В связи с последними настроениями предыдущей курилки (она опять умирант, как и блоги), встречайте — курилка, в которой надежды не было, нет и не будет. Все прощальные речи можете толкать здесь, дружеские пожелания — тоже. Правила вы знаете:
- можно не фиксить,
- можно не фиксить фиксы,
- можно не обсуждать Замула,
- можно не постить поняш.
Небо заволокли густые серо-чёрные тучи, словно какой-то великан расплавил грязный свинец и расплескал его; они выглядели тяжёлыми, давили со всех сторон, напирали и несли с собой одно лишь равнодушие. Дождь лил потоком. Затопило улицы, вода пропитала землю, превратила её в вязкое, тягучее болото. Стекало с домов, с ветвей деревьев и поникших листьев, с тёмно-зелёного зонта одинокого прохожего, человека, который, видимо, очень торопился, раз вышёл в такую непогоду.
Время близилось к полудню, но было так темно, как будто наступил вечер.
На крыше пятиэтажного здания, такого же серого, как и всё вокруг, на самом краю, на бортике, покрытом когда-то жёлтой, а теперь выцветшей и сильно облупившейся краской, стояла она. Её слипшиеся от влаги волосы словно приклеились к лицу – тонкие неаккуратные полосы шли от макушки до шеи, огибали уши и делали их похожими на два маленьких островка в бескрайнем океане. Белая – а сейчас практически прозрачная – блузка плотно прилегала к телу, не скрывала его формы – узкие плечи, выпирающие ключицы, тонкие руки и маленькая грудь под белым же лифчиком. Две верхние пуговицы были расстёгнуты, воротник смялся – левая сторона распласталась на плече как раздавленная лягушка-альбинос, правая – завернулась внутрь и торчала крошечным вытянутым бугорком. От талии до середины бедра тело прикрывала чёрная юбка строгого покроя. Она липла к голым худым ногам и своим цветом лишь подчёркивала бледность кожи и неровные синеватые пятна на ней – следы холода и разлившейся сырости. Ни обуви, ни украшений.
В руках она сжимала книгу – любимый роман, где кипит жизнь, всегда светит солнце и всё заканчивается хорошо. Обложка немного потрёпанная, уголки скошены и белеют, имя автора и название едва видны.
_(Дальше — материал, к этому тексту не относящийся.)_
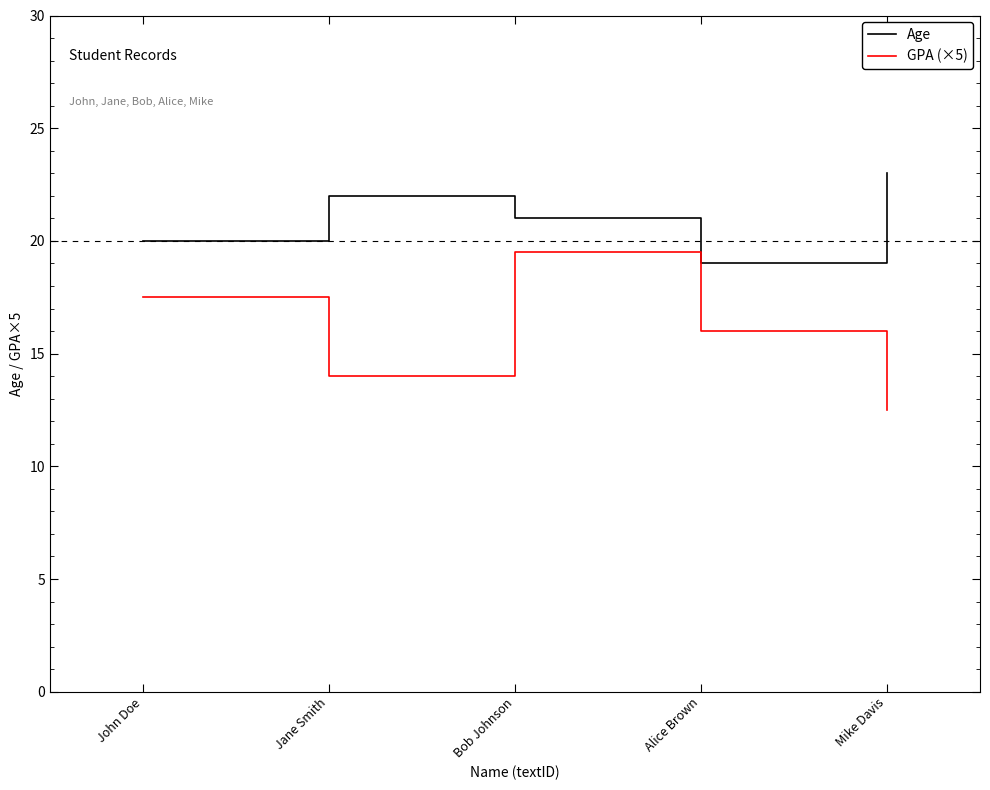

The value of Age at John Doe is 20.0. True or false?

True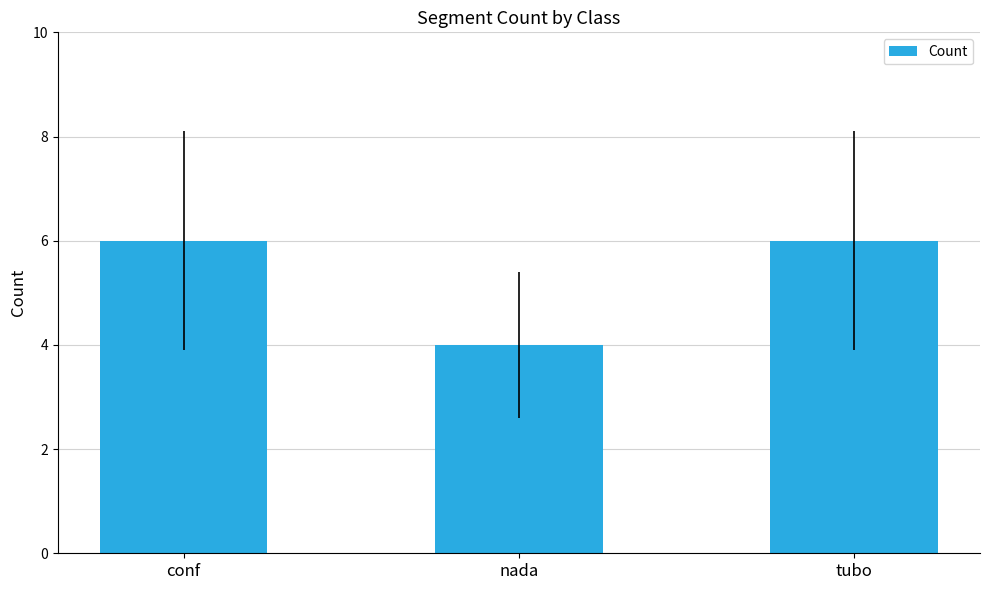

What is the difference between the maximum and minimum values?

2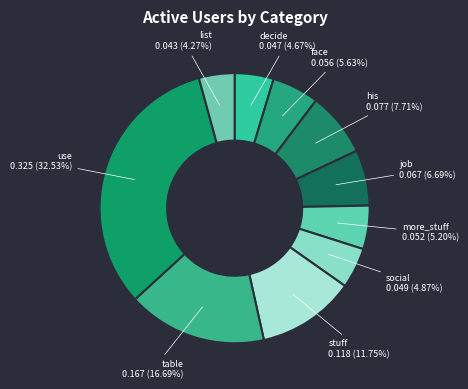

Count the number of slices in the pie.

10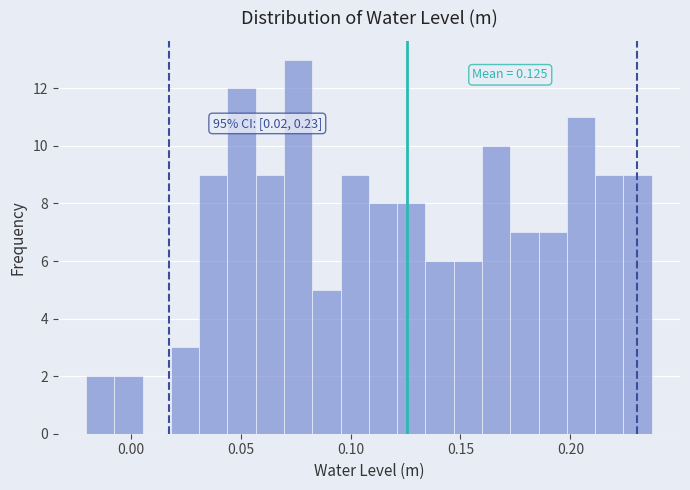

Read against the x-axis, roughly where is the centre of the tallest bar?

0.075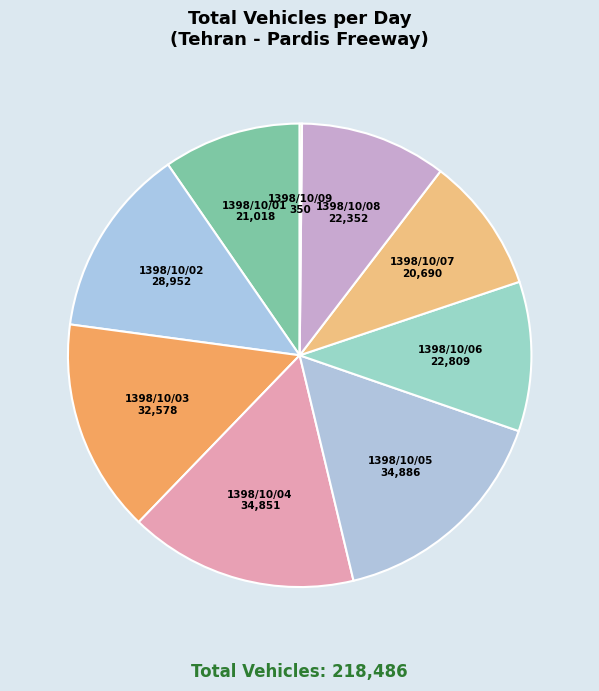

True or false: 1398/10/03 accounts for 26% of the total.

False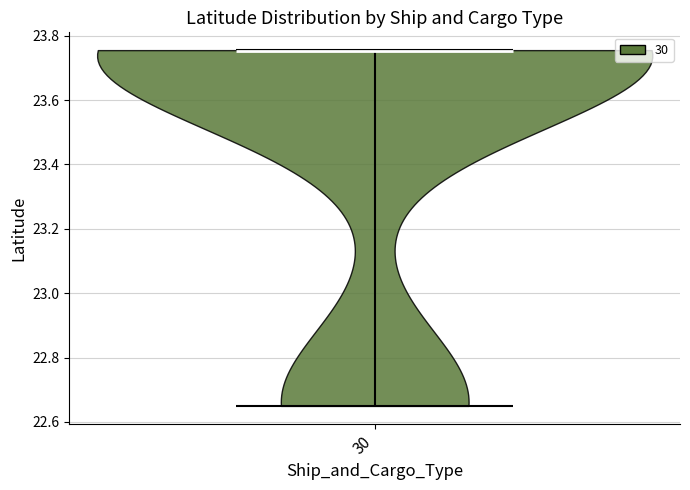

Read this violin plot against the y-axis: where its median line is, and the lowest and highest points the violin reaches. The values are not printed on the chart, so give them approximately, as read against the axis.

median line 23.76, lowest point 22.66, highest point 23.76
Книгу явно чаще читали, чем хранили на полке.
Внизу, у дороги, зажёгся фонарь. Он мог бы стать лучиком света, источником тепла, надеждой, но она не видела его. Её взгляд не был сосредоточен, она смотрела вперёд – и одновременно в никуда. Не думала, не размышляла. Сосуды в глазах полопались и ломаными линиями шли то ли к зрачкам, то ли от них. По щекам текли слёзы и капли дождя. Тушь давно смылась, о ней напоминали разве что тусклые пятнышки на нижних веках, у основания ресниц. Кончик острого носа и тонкие ноздри покраснели. Дождю не поддалась только розовая помада, но на губах её почти не осталось – она превратилась в неровный мазок на правом рукаве блузки, ближе к запястью.
Раздался удар – бом! Старые городские часы пробили первый раз.
Она услышала. Подняла голову, посмотрела по сторонам, словно пыталась запомнить, отпечатать в мозгу картину окружающего её мира. Она видела его безликую суть, аморфную, неживую, бездушную.
Часы пробили двенадцать раз.
Пора.
Она закрыла глаза и шагнула в пустоту.